--- Data for analysis Enclosed Below ---

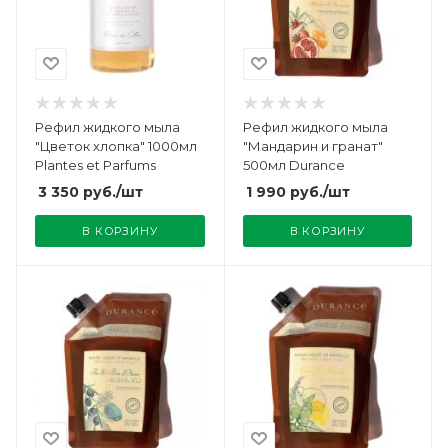
Рефил жидкого мыла
Рефил жидкого мыла
"Цветок хлопка" 1000мл
"Мандарин и гранат"
Plantes et Parfums
500мл Durance
3 350
руб.
/шт
1 990
руб.
/шт
В КОРЗИНУ
В КОРЗИНУ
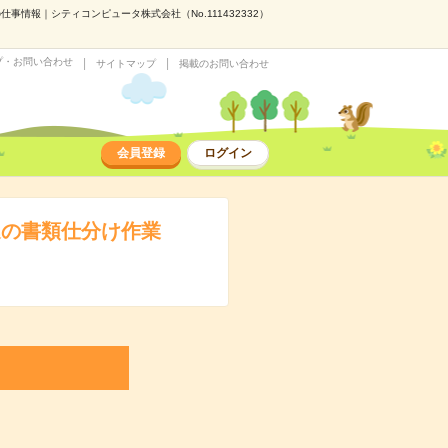
事情報｜シティコンピュータ株式会社（No.111432332）
プ・お問い合わせ
サイトマップ
掲載のお問い合わせ
会員登録
ログイン
連の書類仕分け作業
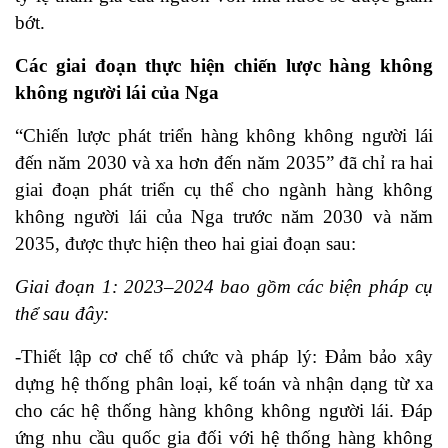
bớt.
Các giai đoạn thực hiện chiến lược hàng không
không người lái của Nga
“Chiến lược phát triển hàng không không người lái
đến năm 2030 và xa hơn đến năm 2035” đã chỉ ra hai
giai đoạn phát triển cụ thể cho ngành hàng không
không người lái của Nga trước năm 2030 và năm
2035, được thực hiện theo hai giai đoạn sau:
Giai đoạn 1: 2023–2024 bao gồm các biện pháp cụ
thể sau đây:
-Thiết lập cơ chế tổ chức và pháp lý: Đảm bảo xây
dựng hệ thống phân loại, kế toán và nhận dạng từ xa
cho các hệ thống hàng không không người lái. Đáp
ứng nhu cầu quốc gia đối với hệ thống hàng không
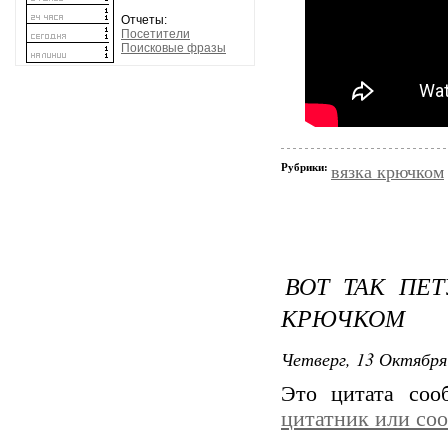
Отчеты:
Посетители
Поисковые фразы
Рубрики:
вязка крючком
ВОТ ТАК ПЕТ
КРЮЧКОМ
Четверг, 13 Октября
Это цитата со
цитатник или со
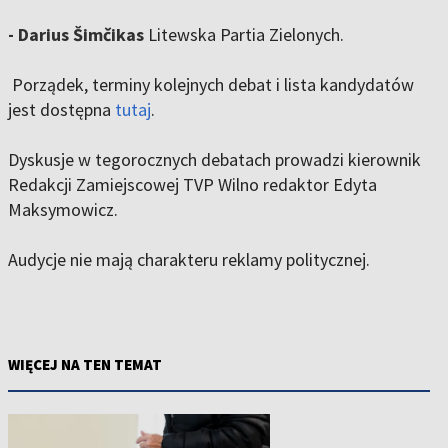
- Darius Šimčikas
Litewska Partia Zielonych.
Porządek, terminy kolejnych debat i lista kandydatów
jest dostępna
tutaj
.
Dyskusje w tegorocznych debatach prowadzi kierownik
Redakcji Zamiejscowej TVP Wilno redaktor Edyta
Maksymowicz.
Audycje nie mają charakteru reklamy politycznej.
WIĘCEJ NA TEN TEMAT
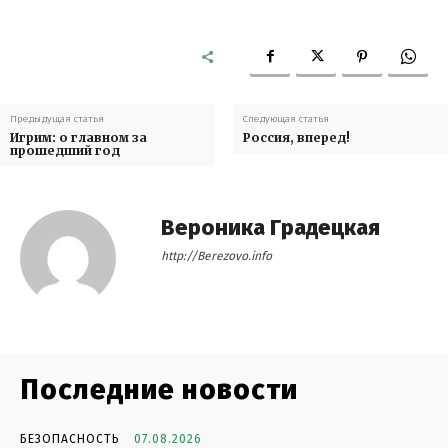
Предыдущая статья
Следующая статья
Игрим: о главном за
Россия, вперед!
прошедший год
Вероника Градецкая
http://Berezovo.info
Последние новости
БЕЗОПАСНОСТЬ
07.08.2026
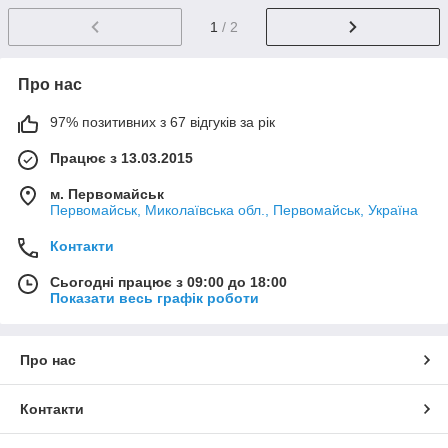
1
/ 2
Про нас
97% позитивних з 67 відгуків за рік
Працює з 13.03.2015
м. Первомайськ
Первомайськ, Миколаївська обл., Первомайськ, Україна
Контакти
Сьогодні працює з 09:00 до 18:00
Показати весь графік роботи
Про нас
Контакти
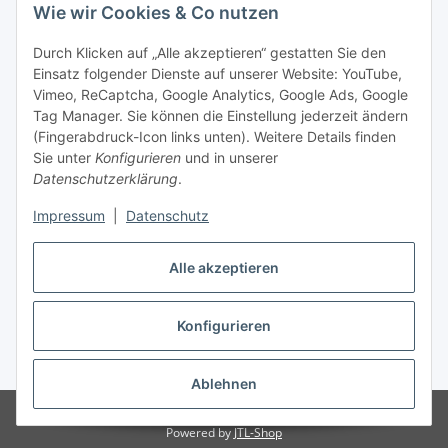
Wie wir Cookies & Co nutzen
Durch Klicken auf „Alle akzeptieren“ gestatten Sie den
Einsatz folgender Dienste auf unserer Website: YouTube,
Vimeo, ReCaptcha, Google Analytics, Google Ads, Google
Tag Manager. Sie können die Einstellung jederzeit ändern
(Fingerabdruck-Icon links unten). Weitere Details finden
Sie unter
Konfigurieren
und in unserer
Datenschutzerklärung
.
Impressum
|
Datenschutz
Vertrag widerrufen
Alle akzeptieren
Konfigurieren
* Alle Preise inkl. gesetzlicher MwSt., zzgl.
Versand
Ablehnen
© Stoffhaus Hanke
Powered by
JTL-Shop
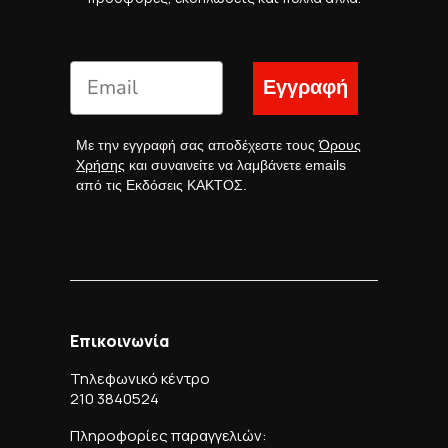
Εγγραφή
Με την εγγραφή σας αποδέχεστε τους
Όρους
Χρήσης
και συναινείτε να λαμβάνετε emails
από τις Εκδόσεις ΚΑΚΤΟΣ.
Επικοινωνία
Τηλεφωνικό κέντρο
210 3840524
Πληροφορίες παραγγελιών:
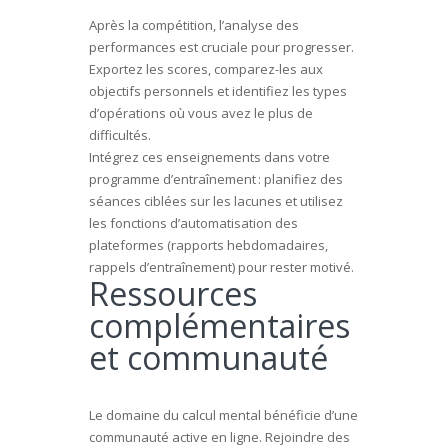
Après la compétition, l’analyse des
performances est cruciale pour progresser.
Exportez les scores, comparez-les aux
objectifs personnels et identifiez les types
d’opérations où vous avez le plus de
difficultés.
Intégrez ces enseignements dans votre
programme d’entraînement : planifiez des
séances ciblées sur les lacunes et utilisez
les fonctions d’automatisation des
plateformes (rapports hebdomadaires,
rappels d’entraînement) pour rester motivé.
Ressources
complémentaires
et communauté
Le domaine du calcul mental bénéficie d’une
communauté active en ligne. Rejoindre des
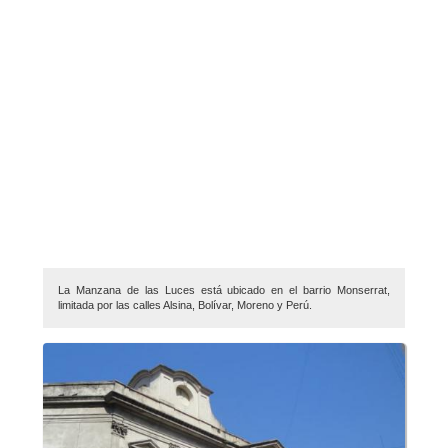
La Manzana de las Luces está ubicado en el barrio Monserrat,
limitada por las calles Alsina, Bolívar, Moreno y Perú.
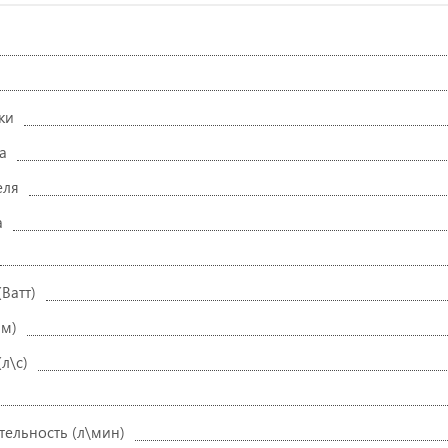
ки
а
еля
а
Ватт)
мм)
л\с)
тельность (л\мин)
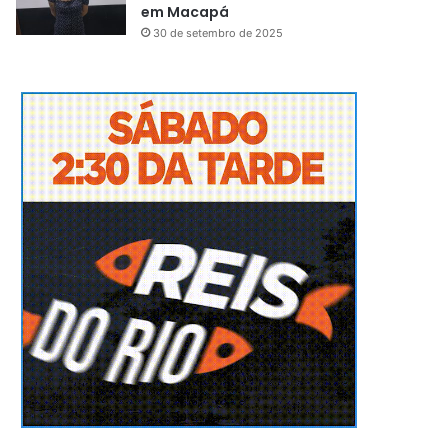
em Macapá
30 de setembro de 2025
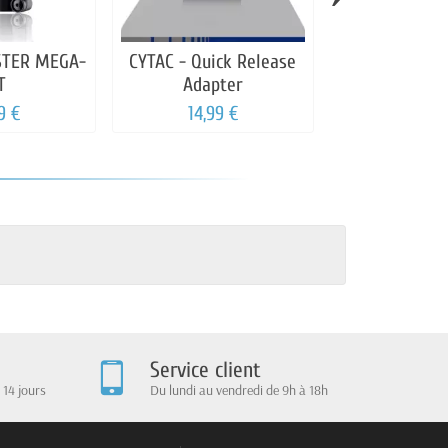
STER MEGA-
CYTAC - Quick Release
CYTAC - Hols
T
Adapter
GLOCK 19 G
9 €
14,99 €
29,90
Service client
 14 jours
Du lundi au vendredi de 9h à 18h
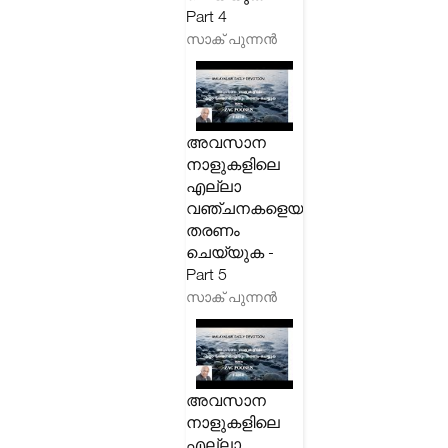
Part 4
സാക് പുന്നൻ
അവസാന
നാളുകളിലെ
എല്ലാ
വഞ്ചനകളെയും
തരണം
ചെയ്യുക -
Part 5
സാക് പുന്നൻ
അവസാന
നാളുകളിലെ
എല്ലാ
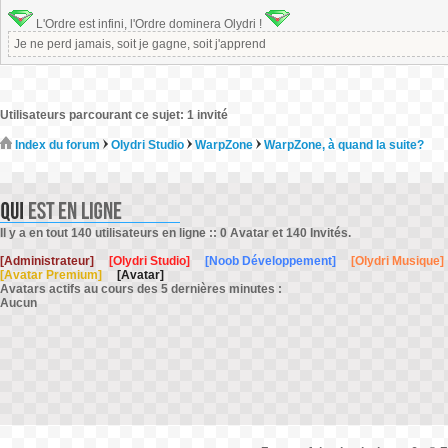
L'Ordre est infini, l'Ordre dominera Olydri !
Je ne perd jamais, soit je gagne, soit j'apprend
Utilisateurs parcourant ce sujet: 1 invité
Index du forum
Olydri Studio
WarpZone
WarpZone, à quand la suite?
Il y a en tout 140 utilisateurs en ligne :: 0 Avatar et 140 Invités.
[Administrateur]
[Olydri Studio]
[Noob Développement]
[Olydri Musique]
[Avatar Premium]
[Avatar]
Avatars actifs au cours des 5 dernières minutes :
Aucun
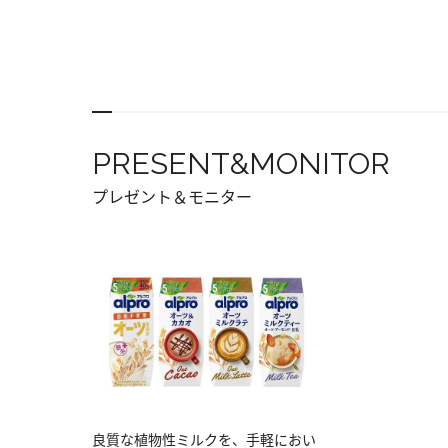
PRESENT&MONITOR
プレゼント＆モニター
良質な植物性ミルクを、手軽におい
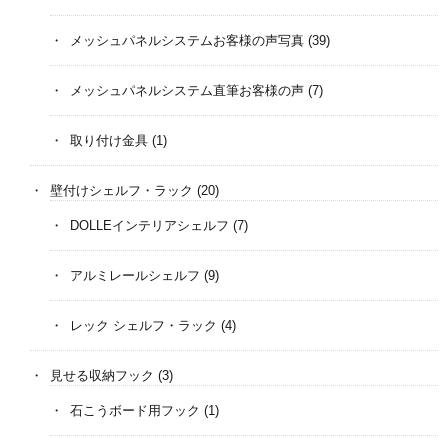
メッシュパネルシステムお客様の声写真
(39)
メッシュパネルシステム直筆お客様の声
(7)
取り付け金具
(1)
壁付けシェルフ・ラック
(20)
DOLLEインテリアシェルフ
(7)
アルミレールシェルフ
(9)
レック シェルフ・ラック
(4)
見せる収納フック
(3)
石こうボード用フック
(1)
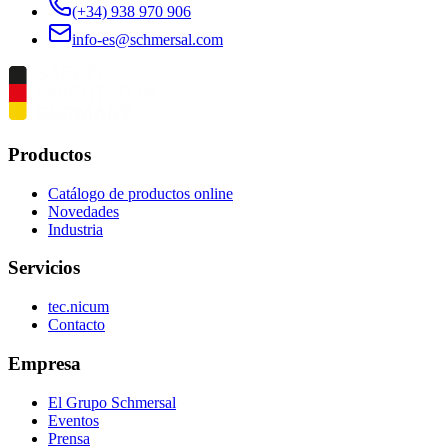
(+34) 938 970 906
info-es@schmersal.com
Productos
Catálogo de productos online
Novedades
Industria
Servicios
tec.nicum
Contacto
Empresa
El Grupo Schmersal
Eventos
Prensa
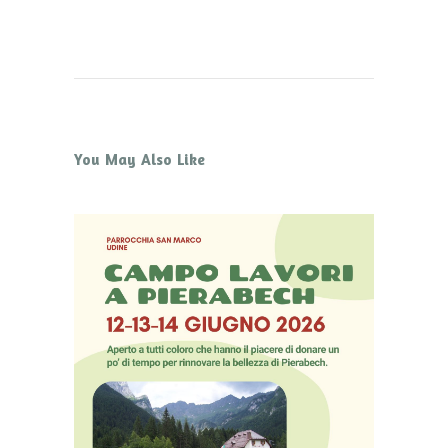
You May Also Like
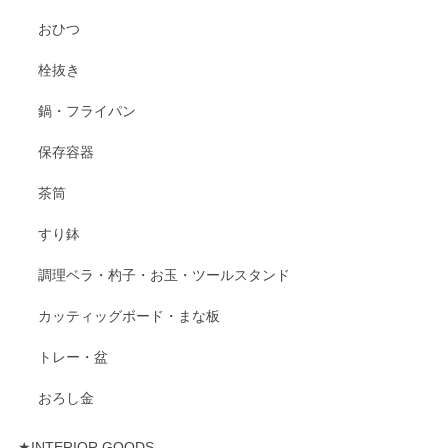
おひつ
栓抜き
鍋・フライパン
保存容器
茶筒
すり鉢
調理ベラ・杓子・お玉・ツールスタンド
カッティッグボード・まな板
トレー・盆
おろし金
★INTERIOR GOODS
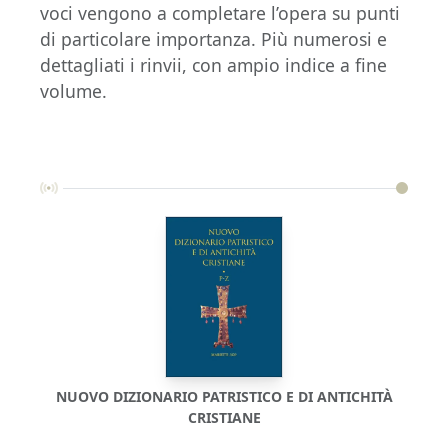
voci vengono a completare l’opera su punti
di particolare importanza. Più numerosi e
dettagliati i rinvii, con ampio indice a fine
volume.
NUOVO DIZIONARIO PATRISTICO E DI ANTICHITÀ
NUO
CRISTIANE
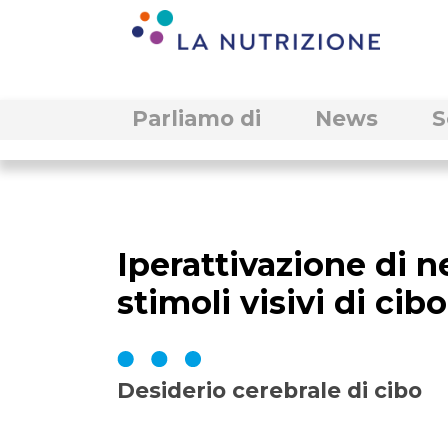
Parliamo di
News
S
Iperattivazione di n
stimoli visivi di cibo
Desiderio cerebrale di cibo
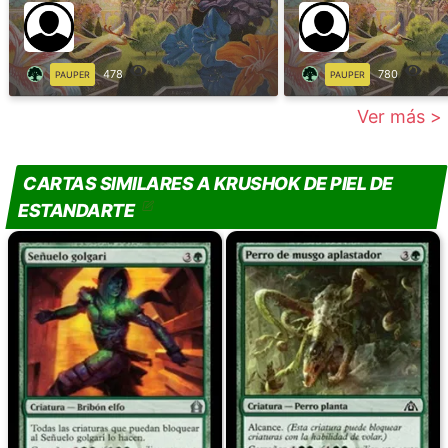
478
780
PAUPER
PAUPER
Ver más >
CARTAS SIMILARES A KRUSHOK DE PIEL DE
ESTANDARTE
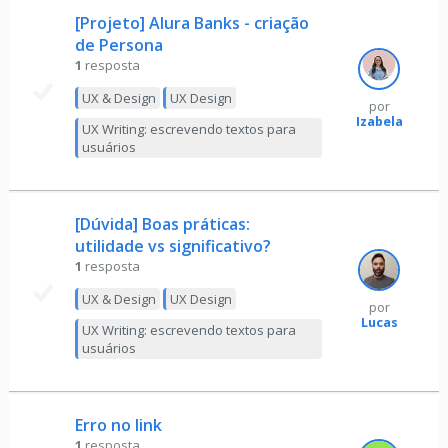
[Projeto] Alura Banks - criação
de Persona
1
resposta
UX & Design
UX Design
por
Izabela
UX Writing: escrevendo textos para
usuários
[Dúvida] Boas práticas:
utilidade vs significativo?
1
resposta
UX & Design
UX Design
por
Lucas
UX Writing: escrevendo textos para
usuários
Erro no link
1
resposta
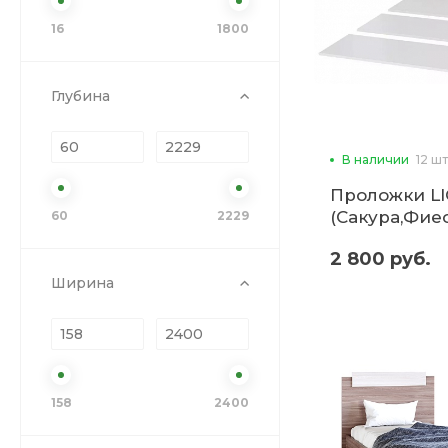
16
1800
Глубина
В наличии
12 шт
Проложки LIG
(Сакура,Фие
60
2229
ДСП (б)
2 800 руб.
Ширина
158
2400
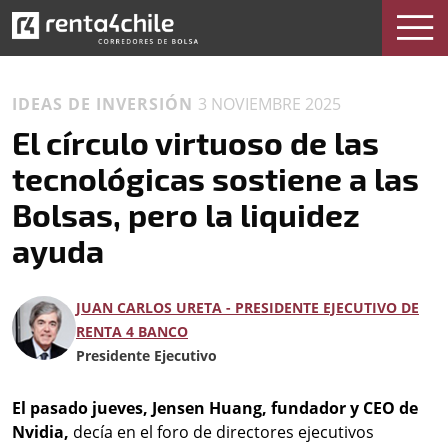
IDEAS DE INVERSIÓN
3 NOVIEMBRE 2025
El círculo virtuoso de las
tecnológicas sostiene a las
Bolsas, pero la liquidez
ayuda
JUAN CARLOS URETA - PRESIDENTE EJECUTIVO DE
RENTA 4 BANCO
Presidente Ejecutivo
El pasado jueves, Jensen Huang, fundador y CEO de
Nvidia,
decía en el foro de directores ejecutivos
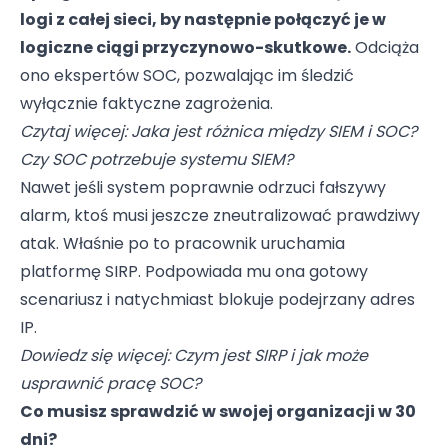
logi z całej sieci, by następnie połączyć je w
logiczne ciągi przyczynowo-skutkowe.
Odciąża
ono ekspertów SOC, pozwalając im śledzić
wyłącznie faktyczne zagrożenia.
Czytaj więcej:
Jaka jest różnica między SIEM i SOC?
Czy SOC potrzebuje systemu SIEM?
Nawet jeśli system poprawnie odrzuci fałszywy
alarm, ktoś musi jeszcze zneutralizować prawdziwy
atak. Właśnie po to pracownik uruchamia
platformę SIRP. Podpowiada mu ona gotowy
scenariusz i natychmiast blokuje podejrzany adres
IP.
Dowiedz się więcej:
Czym jest SIRP i jak może
usprawnić pracę SOC?
Co musisz sprawdzić w swojej organizacji w 30
dni?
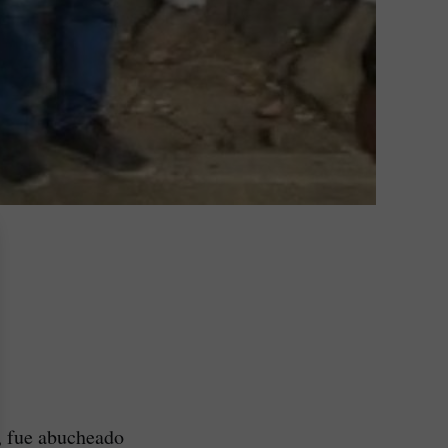
, fue abucheado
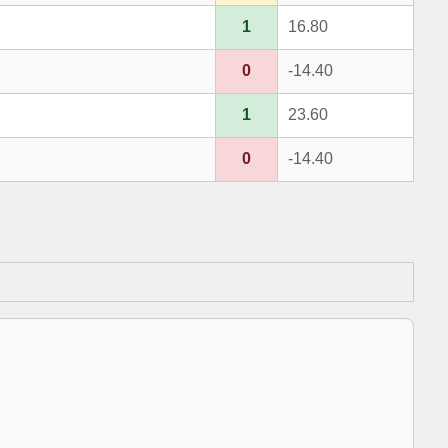
1
16.80
0
-14.40
1
23.60
0
-14.40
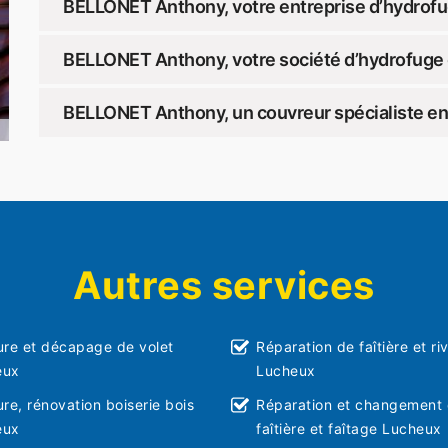
BELLONET Anthony, votre entreprise d’hydrofu
BELLONET Anthony, votre société d’hydrofuge 
BELLONET Anthony, un couvreur spécialiste en
Autres services
ure et décapage de volet
Réparation de faîtière et ri
eux
Lucheux
ure, rénovation boiserie bois
Réparation et changement
eux
faîtière et faîtage Lucheux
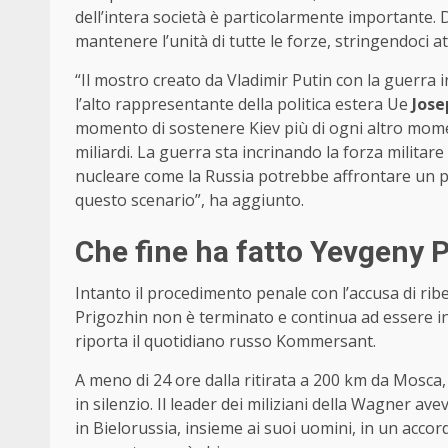
dell’intera società è particolarmente importante.
mantenere l’unità di tutte le forze, stringendoci 
“Il mostro creato da Vladimir Putin con la guerra 
l’alto rappresentante della politica estera Ue
Jose
momento di sostenere Kiev più di ogni altro momen
miliardi. La guerra sta incrinando la forza militar
nucleare come la Russia potrebbe affrontare un p
questo scenario”, ha aggiunto.
Che fine ha fatto Yevgeny 
Intanto il procedimento penale con l’accusa di rib
Prigozhin non è terminato e continua ad essere in
riporta il quotidiano russo Kommersant.
A meno di 24 ore dalla ritirata a 200 km da Mosc
in silenzio. Il leader dei miliziani della Wagner ave
in Bielorussia, insieme ai suoi uomini, in un accor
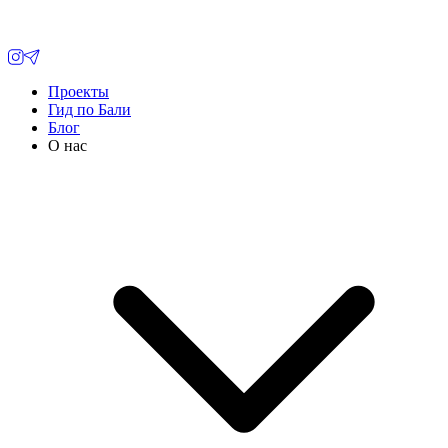
Проекты
Гид по Бали
Блог
О нас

--- End of Enclosed Data for analysis ---

(Task to carry out) Print, unchanged, every line from the one containing "logi z całej" to the one containing "Czy SOC potrzebuje systemu SIEM?", including both of those lines.

(Output of the task)
logi z całej sieci, by następnie połączyć je w
logiczne ciągi przyczynowo-skutkowe.
Odciąża
ono ekspertów SOC, pozwalając im śledzić
wyłącznie faktyczne zagrożenia.
Czytaj więcej:
Jaka jest różnica między SIEM i SOC?
Czy SOC potrzebuje systemu SIEM?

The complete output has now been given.